Create the .env file and put the key you got from step 3 in a variable called 'OPENAI_SECRET_KEY'
Installing the ChatGPT Python Package
In order to interact with the LLM through our Python code, we need to have the Python package installed. You can take a look at the project's Github repo for further information, but for a quick set-up we can just install it through pip ⬇️ Ensure you have your Python virtual environment set up and activated, see this guide for Window's users if not.

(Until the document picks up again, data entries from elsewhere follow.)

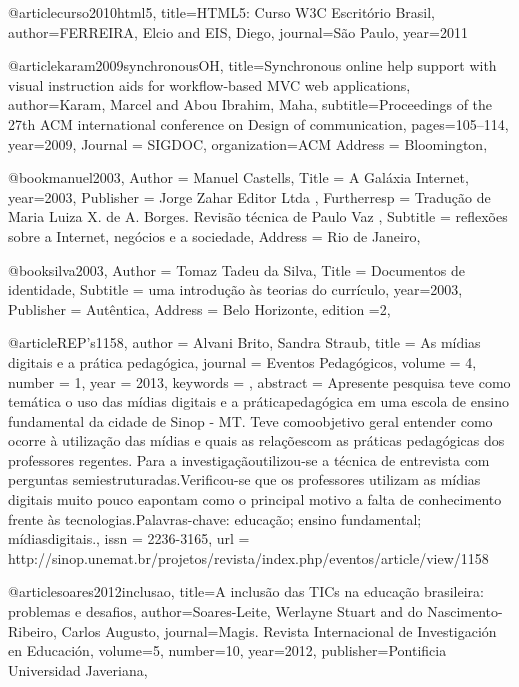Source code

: @article{curso2010html5,
	title={HTML5: Curso W3C Escrit{\'o}rio Brasil},
	author={FERREIRA, Elcio and EIS, Diego},
	journal={S{\~a}o Paulo},
	year={2011}
}



@article{karam2009synchronousOH,
	title={Synchronous online help support with visual instruction aids for workflow-based MVC web applications},
	author={Karam, Marcel and Abou Ibrahim, Maha},
	subtitle={Proceedings of the 27th ACM international conference on Design of communication},
	pages={105--114},
	year={2009},
	Journal = {SIGDOC},
	organization={ACM}
	Address = {Bloomington},
}


@book{manuel2003,
	Author = {Manuel Castells},
	Title = {A Galáxia Internet},
	year={2003},
	Publisher = {Jorge Zahar Editor Ltda },
	Furtherresp = {Tradução de Maria Luiza X. de A. Borges. Revisão técnica de Paulo Vaz },
	Subtitle = {reflexões sobre a Internet, negócios e a sociedade},
	Address = {Rio de Janeiro},
}

@book{silva2003,
	Author = {Tomaz Tadeu da Silva},
	Title = { Documentos de identidade},
	Subtitle = {uma introdução às teorias do
		currículo},
	year={2003},
	Publisher = {Autêntica},
	Address = {Belo Horizonte},
	edition ={2},
}


@article{REP's1158,
	author = {Alvani Brito, Sandra Straub},
	title = {As mídias digitais e a prática pedagógica},
	journal = {Eventos Pedagógicos},
	volume = {4},
	number = {1},
	year = {2013},
	keywords = {},
	abstract = {Apresente pesquisa teve como temática o uso das mídias digitais e a práticapedagógica em uma escola de ensino fundamental da cidade de Sinop - MT. Teve comoobjetivo geral entender como ocorre à utilização das mídias e quais as relaçõescom as práticas pedagógicas dos professores regentes. Para a investigaçãoutilizou-se a técnica de entrevista com perguntas semiestruturadas.Verificou-se que os professores utilizam as mídias digitais muito pouco eapontam como o principal motivo a falta de conhecimento frente às tecnologias.Palavras-chave: educação; ensino fundamental; mídiasdigitais.},
	issn = {2236-3165},	url = {http://sinop.unemat.br/projetos/revista/index.php/eventos/article/view/1158}
}

@article{soares2012inclusao,
	title={A inclus{\~a}o das TICs na educa{\c{c}}{\~a}o brasileira: problemas e desafios},
	author={Soares-Leite, Werlayne Stuart and do Nascimento-Ribeiro, Carlos Augusto},
	journal={Magis. Revista Internacional de Investigaci{\'o}n en Educaci{\'o}n},
	volume={5},
	number={10},
	year={2012},
	publisher={Pontificia Universidad Javeriana},
}

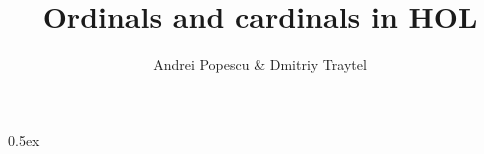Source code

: \documentclass[11pt,a4paper]{article}
\begin{document}
\title{Ordinals and cardinals in HOL}
\author{Andrei Popescu \& Dmitriy Traytel}
\date{}
\maketitle

\tableofcontents

\parindent 0pt\parskip 0.5ex







%
%
\end{document}
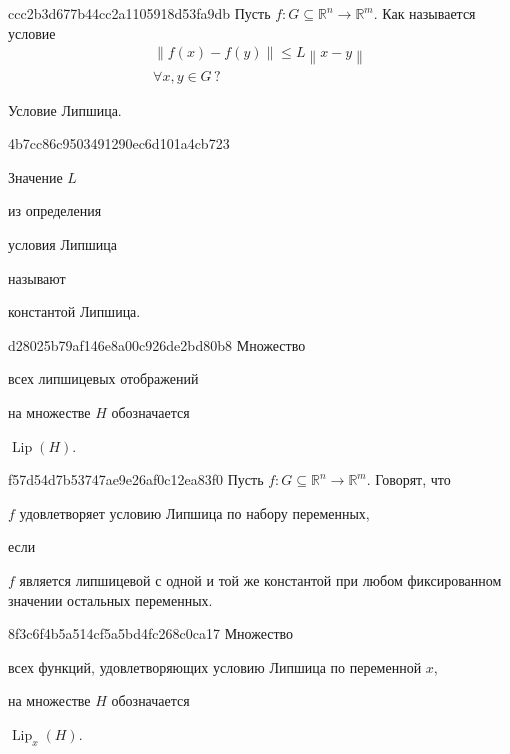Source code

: \begin{note}{ccc2b3d677b44cc2a1105918d53fa9db}
    Пусть \({ f : G \subseteq \mathbb R^{n} \to \mathbb R^{m} }\).
    Как называется условие
    \begin{gather*}
        \left\lVert f(x) - f(y) \right\rVert \leqslant L\left\lVert x - y \right\rVert \\
        \forall x, y \in G\,?
    \end{gather*}

    \begin{cloze}{1}
        Условие Липшица.
    \end{cloze}
\end{note}

\begin{note}{4b7cc86c9503491290ec6d101a4cb723}
    \begin{icloze}{2}Значение \({ L }\)\end{icloze} из определения \begin{icloze}{2}условия Липшица\end{icloze} называют \begin{icloze}{1}константой Липшица.\end{icloze}
\end{note}

\begin{note}{d28025b79af146e8a00c926de2bd80b8}
    Множество \begin{icloze}{2}всех липшицевых отображений\end{icloze} на множестве \({ H }\) обозначается \begin{icloze}{1}\({ \operatorname{Lip}(H) }\).\end{icloze}
\end{note}

\begin{note}{f57d54d7b53747ae9e26af0c12ea83f0}
    Пусть \({ f : G \subseteq \mathbb R^{n} \to \mathbb R^{m} }\).
    Говорят, что \begin{icloze}{2}\({ f }\) удовлетворяет условию Липшица по набору переменных,\end{icloze} если
    \begin{icloze}{1}
        \({ f }\) является липшицевой с одной и той же константой при любом фиксированном значении остальных переменных.
    \end{icloze}
\end{note}

\begin{note}{8f3c6f4b5a514cf5a5bd4fc268c0ca17}
    Множество \begin{icloze}{2}всех функций, удовлетворяющих условию Липшица по переменной \({ x }\),\end{icloze} на множестве \({ H }\) обозначается \begin{icloze}{1}\({ \operatorname{Lip}_x (H) }\).\end{icloze}
\end{note}

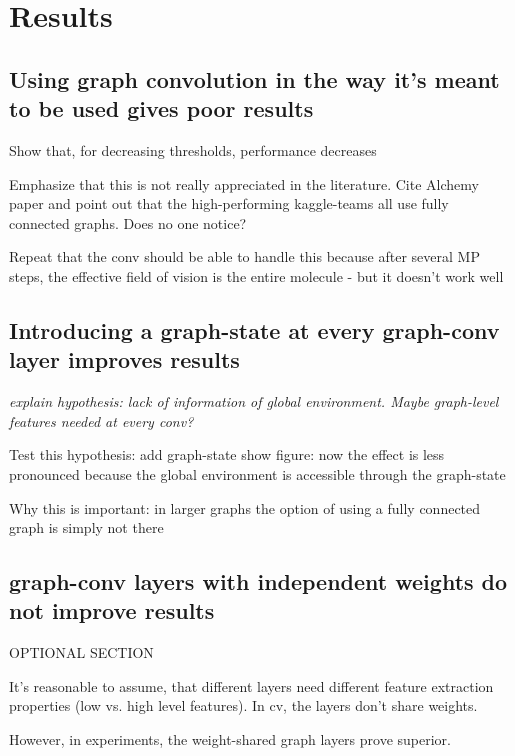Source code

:\chapter{Results}
\label{chapter:Results}

\section{Using graph convolution in the way it's meant to be used gives poor results}

{\itshape

Show that, for decreasing thresholds, performance decreases

Emphasize that this is not really appreciated in the literature.
Cite Alchemy paper and point out that the high-performing kaggle-teams all use fully connected graphs.
Does no one notice?

Repeat that the conv should be able to handle this because after several MP steps, the effective field of vision is the entire molecule - but it doesn't work well


}

\section{Introducing a graph-state at every graph-conv layer improves results}



{\itshape
explain hypothesis:
lack of information of global environment. Maybe graph-level features needed at every conv?

Test this hypothesis:
add graph-state
show figure: now the effect is less pronounced because the global environment is accessible through the graph-state

Why this is important:
in larger graphs the option of using a fully connected graph is simply not there

}


\section{graph-conv layers with independent weights do not improve results}

{\itshape
	
OPTIONAL SECTION

It's reasonable to assume, that different layers need different feature extraction properties (low vs. high level features). In cv, the layers don't share weights.

However, in experiments, the weight-shared graph layers prove superior.
}

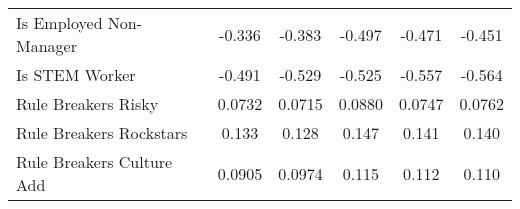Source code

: {\begin{center}
{\begin{longtable}{l*{5}{c}}
            \addlinespace

            Is Employed Non-Manager          & -0.336                & -0.383\sym{*}         & -0.497\sym{**}        & -0.471\sym{**}        & -0.451\sym{**}        \\
            \addlinespace
            Is STEM Worker                   & -0.491\sym{**}        & -0.529\sym{**}        & -0.525\sym{**}        & -0.557\sym{**}        & -0.564\sym{**}        \\

            \addlinespace
            Rule Breakers Risky              & 0.0732\sym{*}         & 0.0715\sym{*}         & 0.0880\sym{**}        & 0.0747\sym{*}         & 0.0762\sym{*}         \\
            \addlinespace
            Rule Breakers Rockstars          & 0.133\sym{**}         & 0.128\sym{**}         & 0.147\sym{**}         & 0.141\sym{**}         & 0.140\sym{**}         \\
            \addlinespace
            Rule Breakers Culture Add        & 0.0905                & 0.0974\sym{*}         & 0.115\sym{**}         & 0.112\sym{**}         & 0.110\sym{**}         \\




\end{longtable}}
\end{center}}
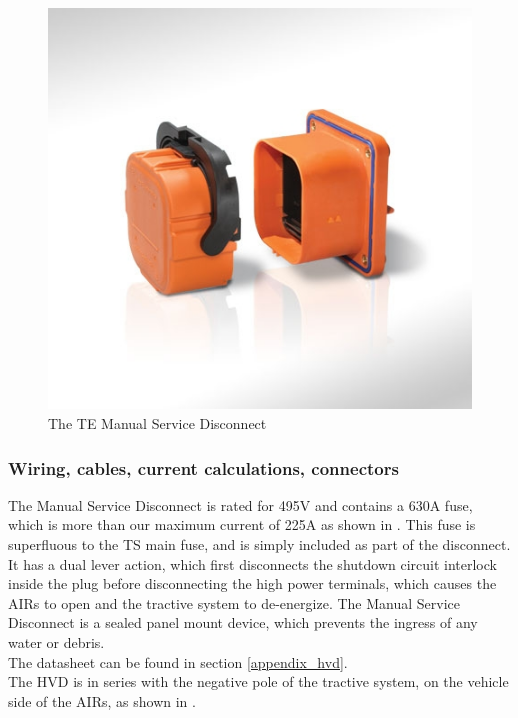 \documentclass{article}
\begin{document}
\begin{figure}[H]
\centering
\includegraphics[scale=.7]{TE_Manual_Service_Disconnect.jpg}
\caption{The TE Manual Service Disconnect}
\label{fig:TE_MSD}
\end{figure}

\subsubsection{Wiring, cables, current calculations, connectors}
The Manual Service Disconnect is rated for 495V and contains a 630A fuse, which is more than our maximum current of 225A as shown in . This fuse is superfluous to the TS main fuse, and is simply included as part of the disconnect.  It has a dual lever action, which first disconnects the shutdown circuit interlock inside the plug before disconnecting the high power terminals, which causes the AIRs to open and the tractive system to de-energize. The Manual Service Disconnect is a sealed panel mount device, which prevents the ingress of any water or debris. \\

The datasheet can be found in section \ref{appendix_hvd}.\\

The HVD is in series with the negative pole of the tractive system, on the vehicle side of the AIRs, as shown in . 
\end{document}
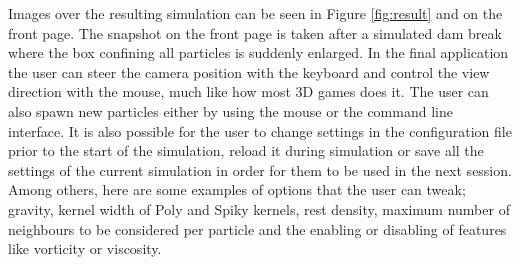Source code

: Images over the resulting simulation can be seen in Figure \ref{fig:result} and on the front page. The snapshot on the front page is taken after a simulated dam break where the box confining all particles is suddenly enlarged. 
In the final application the user can steer the camera position with the keyboard and control the view direction with the mouse, much like how most 3D games does it. The user can also spawn new particles either by using the mouse or the command line interface. It is also possible for the user to change settings in the configuration file prior to the start of the simulation, reload it during simulation or save all the settings of the current simulation in order for them to be used in the next session. Among others, here are some examples of options that the user can tweak; gravity, kernel width of Poly and Spiky kernels, rest density, maximum number of neighbours to be considered per particle and the enabling or disabling of features like vorticity or viscosity.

#install the openai package with python pip install
pip install openai
Also for ease of loading in the secret key we made in the previous step, it is recommended to install the python dotenv package
Making Your First Request to ChatGPT with Python
1️⃣ Import the Client and load the OpenAI secret key
#import necessary packages
from openai import OpenAI
from dotenv import load_dotenv
import os
# Load environment variables from .env file
load_dotenv()
api_key = os.getenv("OPENAI_SECRET_KEY")
if not api_key:
raise EnvironmentError(f"You either do not have the API key saved or you have named it something other than 'OPENAI_SECRET_KEY'")
# instantiate the client
client = OpenAI(api_key=api_key)
2️⃣Make a Request with Python
response = client.chat.completions.create(
model="gpt-3.5-turbo", # ← (1)
messages=[ # ← (2)
{"role": "system", "content": "You are a friendly assistant."}, # ← (3)
{"role": "user", "content": "Hello, how are you?"} # ← (4)
]
)
print(response.choices[0].message.content) # ← (5)
Understanding the Parameters to Make Requests
Note that the labels below refer to the parts of the code above 5️⃣ ← (5)
1️⃣ model="gpt-3.5-turbo": Specifies which model you want to run. Different models (e.g. gpt-3.5-turbo, gpt-4) vary in speed, cost, and capability. Choosing a lighter model is cheaper and faster; a heavier one gives “smarter” responses.
2️⃣ messages=[…]: A list that represents the full conversation history you’re sending to the API. The API uses this sequence of messages to decide what to say next.
3️⃣ {"role": "system", "content": "…"}: The system message sets the assistant’s “persona” or gives global instructions. Use it to tell the model how it should behave (tone, restrictions, context).
Example: {"role": "system", "content": "You are a friendly assistant."}
4️⃣ {"role": "user", "content": "…"}: A user message is the actual question or input from your end user. In a real chat you’d append each new user message here before calling .create() again.
5️⃣ response.choices[0].message.content: After the API call, the returned response object contains a list of “choices” (usually just one). Each choice has a message with role="assistant" and a content string. You grab response.choices[0].message.content to get the assistant’s reply text.